Yeah, I think that'd be a good idea.

Which OS are you using now to try your tunnel?

annoyingspore

Quote from: cholzhauer on September 28, 2010, 06:49:50 PM
Quote
maybe i should just get the public IP working first.

Yeah, I think that'd be a good idea.

Which OS are you using now to try your tunnel?

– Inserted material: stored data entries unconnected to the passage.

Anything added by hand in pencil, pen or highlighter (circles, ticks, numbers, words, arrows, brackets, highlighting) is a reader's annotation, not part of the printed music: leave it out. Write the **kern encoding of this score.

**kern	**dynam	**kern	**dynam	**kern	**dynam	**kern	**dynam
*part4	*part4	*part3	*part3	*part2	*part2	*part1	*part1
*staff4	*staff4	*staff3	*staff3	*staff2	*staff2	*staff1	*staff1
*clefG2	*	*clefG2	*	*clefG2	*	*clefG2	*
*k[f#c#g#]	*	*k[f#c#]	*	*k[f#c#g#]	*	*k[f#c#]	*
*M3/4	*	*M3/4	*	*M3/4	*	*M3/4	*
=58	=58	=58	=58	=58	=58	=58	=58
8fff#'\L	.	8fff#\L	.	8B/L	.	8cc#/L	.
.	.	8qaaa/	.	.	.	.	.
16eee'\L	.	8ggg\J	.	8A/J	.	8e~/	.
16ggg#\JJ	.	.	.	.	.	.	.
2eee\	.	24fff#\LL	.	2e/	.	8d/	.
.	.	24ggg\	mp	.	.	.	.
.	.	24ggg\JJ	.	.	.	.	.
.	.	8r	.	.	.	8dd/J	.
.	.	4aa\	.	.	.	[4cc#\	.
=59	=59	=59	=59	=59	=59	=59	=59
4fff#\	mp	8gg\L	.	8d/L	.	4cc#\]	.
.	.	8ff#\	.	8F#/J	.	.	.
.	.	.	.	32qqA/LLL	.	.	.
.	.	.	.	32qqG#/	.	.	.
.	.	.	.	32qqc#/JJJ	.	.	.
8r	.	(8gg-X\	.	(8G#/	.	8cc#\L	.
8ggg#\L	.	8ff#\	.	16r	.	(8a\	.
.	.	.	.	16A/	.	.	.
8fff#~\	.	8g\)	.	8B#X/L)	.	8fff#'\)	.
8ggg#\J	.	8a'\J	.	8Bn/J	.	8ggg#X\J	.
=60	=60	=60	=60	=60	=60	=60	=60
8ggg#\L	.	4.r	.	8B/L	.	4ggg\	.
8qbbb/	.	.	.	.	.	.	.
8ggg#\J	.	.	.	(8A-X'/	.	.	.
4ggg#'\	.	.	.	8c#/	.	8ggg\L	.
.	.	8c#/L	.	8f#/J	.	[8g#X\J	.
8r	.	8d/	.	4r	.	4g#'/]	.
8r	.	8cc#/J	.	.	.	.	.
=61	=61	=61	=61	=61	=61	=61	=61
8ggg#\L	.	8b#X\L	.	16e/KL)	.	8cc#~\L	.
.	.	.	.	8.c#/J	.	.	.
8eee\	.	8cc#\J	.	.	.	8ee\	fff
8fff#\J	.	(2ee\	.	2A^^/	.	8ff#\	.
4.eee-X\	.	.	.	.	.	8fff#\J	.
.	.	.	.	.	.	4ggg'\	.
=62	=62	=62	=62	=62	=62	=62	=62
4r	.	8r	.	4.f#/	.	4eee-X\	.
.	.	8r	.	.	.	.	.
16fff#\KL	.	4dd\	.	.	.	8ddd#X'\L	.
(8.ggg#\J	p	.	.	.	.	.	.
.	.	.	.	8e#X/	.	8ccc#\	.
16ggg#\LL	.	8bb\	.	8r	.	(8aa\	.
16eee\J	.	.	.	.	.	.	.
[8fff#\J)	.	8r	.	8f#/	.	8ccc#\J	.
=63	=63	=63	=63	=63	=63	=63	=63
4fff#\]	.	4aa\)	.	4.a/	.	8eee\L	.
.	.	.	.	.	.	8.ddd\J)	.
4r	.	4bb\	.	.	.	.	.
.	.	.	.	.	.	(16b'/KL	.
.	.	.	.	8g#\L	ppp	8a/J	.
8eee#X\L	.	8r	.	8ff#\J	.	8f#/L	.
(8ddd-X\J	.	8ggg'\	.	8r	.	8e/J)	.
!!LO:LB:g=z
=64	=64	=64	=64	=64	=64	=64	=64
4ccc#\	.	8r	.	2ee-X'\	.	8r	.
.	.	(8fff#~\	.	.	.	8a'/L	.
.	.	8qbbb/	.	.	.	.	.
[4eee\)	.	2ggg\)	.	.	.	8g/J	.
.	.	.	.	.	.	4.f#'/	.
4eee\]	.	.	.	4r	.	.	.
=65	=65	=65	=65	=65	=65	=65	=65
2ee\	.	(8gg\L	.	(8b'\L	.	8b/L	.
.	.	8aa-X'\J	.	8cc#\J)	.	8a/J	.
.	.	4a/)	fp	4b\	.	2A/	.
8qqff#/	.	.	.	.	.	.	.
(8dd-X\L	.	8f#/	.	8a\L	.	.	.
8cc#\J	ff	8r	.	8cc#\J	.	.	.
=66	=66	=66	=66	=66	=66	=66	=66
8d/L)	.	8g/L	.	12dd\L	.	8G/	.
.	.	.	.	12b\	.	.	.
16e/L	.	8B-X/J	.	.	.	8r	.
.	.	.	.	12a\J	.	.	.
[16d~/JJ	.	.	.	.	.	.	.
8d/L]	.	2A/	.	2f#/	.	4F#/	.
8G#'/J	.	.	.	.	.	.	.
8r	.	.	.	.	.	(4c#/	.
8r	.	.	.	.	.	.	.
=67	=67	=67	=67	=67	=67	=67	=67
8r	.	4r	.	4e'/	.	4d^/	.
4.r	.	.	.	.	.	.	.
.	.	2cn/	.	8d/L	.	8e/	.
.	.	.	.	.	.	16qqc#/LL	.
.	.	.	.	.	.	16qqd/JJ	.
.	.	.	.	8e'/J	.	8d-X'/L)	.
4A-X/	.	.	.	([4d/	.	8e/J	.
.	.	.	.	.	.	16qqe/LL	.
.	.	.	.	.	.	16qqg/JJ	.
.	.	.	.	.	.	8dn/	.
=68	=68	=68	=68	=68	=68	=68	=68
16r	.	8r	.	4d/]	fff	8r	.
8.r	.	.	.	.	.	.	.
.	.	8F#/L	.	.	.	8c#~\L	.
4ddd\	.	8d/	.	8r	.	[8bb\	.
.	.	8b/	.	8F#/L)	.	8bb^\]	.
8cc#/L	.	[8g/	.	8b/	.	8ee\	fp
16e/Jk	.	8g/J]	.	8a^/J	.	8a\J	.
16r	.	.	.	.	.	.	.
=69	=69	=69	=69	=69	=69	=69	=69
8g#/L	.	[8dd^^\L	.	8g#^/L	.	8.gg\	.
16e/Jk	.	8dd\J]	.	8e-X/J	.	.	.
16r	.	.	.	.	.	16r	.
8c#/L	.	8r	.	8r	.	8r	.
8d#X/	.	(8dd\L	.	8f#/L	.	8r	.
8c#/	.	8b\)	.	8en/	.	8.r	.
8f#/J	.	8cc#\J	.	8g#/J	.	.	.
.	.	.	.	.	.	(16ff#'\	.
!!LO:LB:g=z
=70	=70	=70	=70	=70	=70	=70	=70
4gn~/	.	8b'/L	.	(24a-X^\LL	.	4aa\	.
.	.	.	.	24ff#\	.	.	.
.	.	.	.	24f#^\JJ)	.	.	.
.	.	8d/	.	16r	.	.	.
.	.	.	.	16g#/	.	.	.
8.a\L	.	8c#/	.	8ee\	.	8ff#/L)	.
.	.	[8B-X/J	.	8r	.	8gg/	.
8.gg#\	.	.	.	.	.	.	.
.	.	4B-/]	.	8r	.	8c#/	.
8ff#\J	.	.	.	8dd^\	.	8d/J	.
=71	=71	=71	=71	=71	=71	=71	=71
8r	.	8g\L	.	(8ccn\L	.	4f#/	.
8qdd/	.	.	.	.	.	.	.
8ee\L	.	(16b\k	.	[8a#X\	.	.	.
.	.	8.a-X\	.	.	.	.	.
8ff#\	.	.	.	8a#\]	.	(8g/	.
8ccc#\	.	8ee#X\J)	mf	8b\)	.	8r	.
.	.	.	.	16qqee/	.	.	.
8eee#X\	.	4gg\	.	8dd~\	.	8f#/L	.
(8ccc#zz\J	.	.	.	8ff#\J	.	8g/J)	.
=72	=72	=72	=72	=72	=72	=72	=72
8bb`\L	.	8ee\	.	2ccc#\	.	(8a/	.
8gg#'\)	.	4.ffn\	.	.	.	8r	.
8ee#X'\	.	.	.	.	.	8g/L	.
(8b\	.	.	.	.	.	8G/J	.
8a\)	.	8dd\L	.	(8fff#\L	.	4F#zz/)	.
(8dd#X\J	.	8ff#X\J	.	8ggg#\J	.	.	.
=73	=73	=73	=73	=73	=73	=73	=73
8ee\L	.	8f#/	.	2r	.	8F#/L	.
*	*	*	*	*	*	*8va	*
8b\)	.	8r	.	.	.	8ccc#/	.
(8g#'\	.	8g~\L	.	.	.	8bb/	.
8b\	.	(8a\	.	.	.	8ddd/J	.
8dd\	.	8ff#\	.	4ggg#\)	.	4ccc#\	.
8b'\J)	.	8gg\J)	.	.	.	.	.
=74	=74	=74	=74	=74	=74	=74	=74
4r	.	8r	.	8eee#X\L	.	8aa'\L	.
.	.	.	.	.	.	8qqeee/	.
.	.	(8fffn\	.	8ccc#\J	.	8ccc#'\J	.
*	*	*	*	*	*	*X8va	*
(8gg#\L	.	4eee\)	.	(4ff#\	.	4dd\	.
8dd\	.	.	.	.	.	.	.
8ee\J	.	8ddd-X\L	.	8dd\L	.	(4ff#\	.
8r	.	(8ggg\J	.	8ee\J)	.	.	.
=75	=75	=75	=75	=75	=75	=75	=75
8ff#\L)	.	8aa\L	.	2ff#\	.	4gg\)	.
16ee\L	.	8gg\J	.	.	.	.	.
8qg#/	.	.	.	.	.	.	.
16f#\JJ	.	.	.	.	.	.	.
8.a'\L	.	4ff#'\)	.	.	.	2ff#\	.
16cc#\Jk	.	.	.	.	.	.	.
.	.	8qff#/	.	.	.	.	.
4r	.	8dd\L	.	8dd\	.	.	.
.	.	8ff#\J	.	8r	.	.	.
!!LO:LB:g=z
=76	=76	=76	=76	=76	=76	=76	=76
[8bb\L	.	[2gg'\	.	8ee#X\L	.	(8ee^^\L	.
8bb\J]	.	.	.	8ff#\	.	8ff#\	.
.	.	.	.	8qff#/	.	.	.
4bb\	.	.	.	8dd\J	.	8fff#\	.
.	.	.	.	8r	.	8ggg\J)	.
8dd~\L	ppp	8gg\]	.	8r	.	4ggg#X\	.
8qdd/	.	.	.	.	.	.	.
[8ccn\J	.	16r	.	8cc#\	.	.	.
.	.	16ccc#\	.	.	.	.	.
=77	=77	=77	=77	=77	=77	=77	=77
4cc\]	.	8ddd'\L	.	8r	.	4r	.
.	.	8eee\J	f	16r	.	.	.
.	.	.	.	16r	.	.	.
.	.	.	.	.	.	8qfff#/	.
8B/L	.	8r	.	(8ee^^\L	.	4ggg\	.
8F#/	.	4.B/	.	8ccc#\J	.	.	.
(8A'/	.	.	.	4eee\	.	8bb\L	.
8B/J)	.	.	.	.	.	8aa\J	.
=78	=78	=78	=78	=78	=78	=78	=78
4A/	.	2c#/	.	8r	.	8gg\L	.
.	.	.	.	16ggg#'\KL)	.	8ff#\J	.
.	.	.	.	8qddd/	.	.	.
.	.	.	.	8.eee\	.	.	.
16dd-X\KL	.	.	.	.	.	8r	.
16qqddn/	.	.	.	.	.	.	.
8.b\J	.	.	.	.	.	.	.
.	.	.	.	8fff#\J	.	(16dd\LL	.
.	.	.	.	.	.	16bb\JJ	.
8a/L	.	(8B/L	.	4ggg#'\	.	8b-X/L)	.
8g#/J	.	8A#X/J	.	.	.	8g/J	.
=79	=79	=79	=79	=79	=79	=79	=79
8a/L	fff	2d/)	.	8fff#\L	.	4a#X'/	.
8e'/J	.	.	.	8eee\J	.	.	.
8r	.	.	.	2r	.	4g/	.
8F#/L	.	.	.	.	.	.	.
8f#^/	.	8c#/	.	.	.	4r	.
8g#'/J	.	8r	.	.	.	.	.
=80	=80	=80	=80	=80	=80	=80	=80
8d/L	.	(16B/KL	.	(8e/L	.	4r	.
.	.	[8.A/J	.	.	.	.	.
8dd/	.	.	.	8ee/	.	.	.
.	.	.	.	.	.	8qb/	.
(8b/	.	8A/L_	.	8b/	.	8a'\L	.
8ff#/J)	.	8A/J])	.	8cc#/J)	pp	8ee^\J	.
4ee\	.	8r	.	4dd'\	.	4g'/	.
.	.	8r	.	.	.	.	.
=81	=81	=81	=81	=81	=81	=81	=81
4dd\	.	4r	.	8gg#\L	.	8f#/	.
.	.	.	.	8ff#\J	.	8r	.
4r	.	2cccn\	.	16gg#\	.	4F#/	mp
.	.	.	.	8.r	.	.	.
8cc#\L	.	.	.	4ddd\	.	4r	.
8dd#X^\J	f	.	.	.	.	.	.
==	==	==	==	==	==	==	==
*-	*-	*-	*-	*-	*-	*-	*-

well, i got it to work using my dsl router's public IP using ubuntu linux. i used the computers local net IP as endpoint. would it be wise to use same tunnel on another computer in my local net (that obviously has different local IP) but same router address? or should i make another tunnel (that points at same dsl router)?

annoyingspore

I kind of wonder, if you have one tunnel set up in your local net, why need to set up any more? can they just use that one computer as tunnel?

cholzhauer

You only need one tunnel.

After your tunnel is working, you need to assign addresses either out of your routed /64, or if you need more than one network, ask for a /48 and dole those out as /64's

To do this, you can manually assign addresses, use router advertisement, or DHCPv6

annoyingspore

But wouldnt I have to set that computer up to be a router or use DHCPv6 ? It wouldnt just automatically no how to route IPv6 packets would it?

cholzhauer

It depends.  If you're using just your routed /64, it would just "know".  If you're using your /48, you'll have to create some routes on it.

annoyingspore

So what should I set as the default route on clients? the tunnel Client IPv6 Address or Server IPv6 Address? how does it know to jump subnets, for instance the tunnel is on 2001:470:1f10:xxx and the route /64 is 2001:470:1f11:xxx ? are you sure the tunnel client doesnt also need to forward packets? for IPv4 I just set up some simple iptables masquerade.